The limited supply of antivirals, however, raises sticky questions. For example, if a group is targeted to receive priority prophylaxis or treatment, will their family members also be given first priority?5

Researchers have raised concerns about the potential rise of drug resistant pandemic strains and the need to monitor resistance rates in the virus. Drug resistance in the virus may reduce, but not completely offset, the benefits of an antiviral drug used to control a pandemic.6





Sources


  1. Brownstein, John S., Freifeld, Clark C., Madoff, Lawrence C., “Influenza A (H1N1) virus, 2009—online monitoring,” New England Journal of Medicine 360 (May 21, 2009): 2156.

  2. Brownstein, John S., Freifeld, Clark C., Madoff, Lawrence C., “Digital disease detection—harnessing the Web for public health surveillance,”, New England Journal of Medicine 360 (May 21, 2009): 2153-2155.

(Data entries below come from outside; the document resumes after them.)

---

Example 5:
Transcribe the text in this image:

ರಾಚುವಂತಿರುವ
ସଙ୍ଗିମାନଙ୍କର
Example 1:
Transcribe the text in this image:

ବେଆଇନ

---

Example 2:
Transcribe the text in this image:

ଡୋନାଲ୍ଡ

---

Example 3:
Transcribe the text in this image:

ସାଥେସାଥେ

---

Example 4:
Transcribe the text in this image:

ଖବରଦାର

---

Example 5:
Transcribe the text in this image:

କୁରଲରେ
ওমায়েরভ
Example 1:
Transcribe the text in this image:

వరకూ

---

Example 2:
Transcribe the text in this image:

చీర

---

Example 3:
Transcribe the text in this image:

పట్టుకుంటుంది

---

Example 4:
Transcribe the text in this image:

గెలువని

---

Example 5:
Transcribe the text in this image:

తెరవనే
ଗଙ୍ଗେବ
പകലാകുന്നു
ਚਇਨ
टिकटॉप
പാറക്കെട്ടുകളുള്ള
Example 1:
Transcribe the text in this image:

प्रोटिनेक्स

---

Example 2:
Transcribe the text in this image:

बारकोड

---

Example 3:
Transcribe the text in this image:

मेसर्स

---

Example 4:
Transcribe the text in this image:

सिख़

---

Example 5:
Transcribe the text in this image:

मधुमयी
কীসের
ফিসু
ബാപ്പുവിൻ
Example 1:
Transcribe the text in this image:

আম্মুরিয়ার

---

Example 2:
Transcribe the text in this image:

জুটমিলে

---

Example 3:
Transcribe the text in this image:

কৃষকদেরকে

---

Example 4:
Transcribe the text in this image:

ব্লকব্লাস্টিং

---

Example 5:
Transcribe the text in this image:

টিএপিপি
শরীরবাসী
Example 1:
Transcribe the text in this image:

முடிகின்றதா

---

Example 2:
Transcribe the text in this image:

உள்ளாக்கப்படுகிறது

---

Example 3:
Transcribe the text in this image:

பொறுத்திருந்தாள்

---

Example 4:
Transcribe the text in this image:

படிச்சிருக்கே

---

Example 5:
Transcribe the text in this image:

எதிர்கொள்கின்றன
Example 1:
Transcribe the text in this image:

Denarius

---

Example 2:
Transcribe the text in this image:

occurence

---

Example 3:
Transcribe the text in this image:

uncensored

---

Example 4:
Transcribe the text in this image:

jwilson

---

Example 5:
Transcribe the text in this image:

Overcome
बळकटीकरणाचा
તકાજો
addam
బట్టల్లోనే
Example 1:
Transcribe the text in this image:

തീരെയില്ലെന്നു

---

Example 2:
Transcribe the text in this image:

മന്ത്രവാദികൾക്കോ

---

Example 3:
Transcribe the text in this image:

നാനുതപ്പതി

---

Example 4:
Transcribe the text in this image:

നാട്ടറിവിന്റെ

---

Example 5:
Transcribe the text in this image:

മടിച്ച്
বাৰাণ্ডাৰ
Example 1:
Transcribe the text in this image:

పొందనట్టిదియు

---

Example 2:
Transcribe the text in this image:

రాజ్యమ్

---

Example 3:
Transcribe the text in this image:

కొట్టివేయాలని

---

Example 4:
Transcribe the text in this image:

  3. President’s Council of Advisors on Science and Technology, Report to the President on U.S. Preparations for 2009-H1N1 Influenza, Aug. 7, 2009.

  4. Centers for Disease Control and Prevention, Influenza A (H1N1) 2009 Monovalent Vaccine Safety Monitoring: CDC Planning Recommendations for State, Local, Tribal, and Territorial Health Officials, August 21, 2009.

  5. World Health Organization, WHO guidelines on the use of vaccines and antivirals during influenza pandemics, 2004.

  6. S.M. Moghadas, C.S. Bowman, G. Rost, et. al., “Population-Wide Emergence of Antiviral Resistance during Pandemic Influenza,” PLoS ONE 3 (March 19, 2008): 1-8.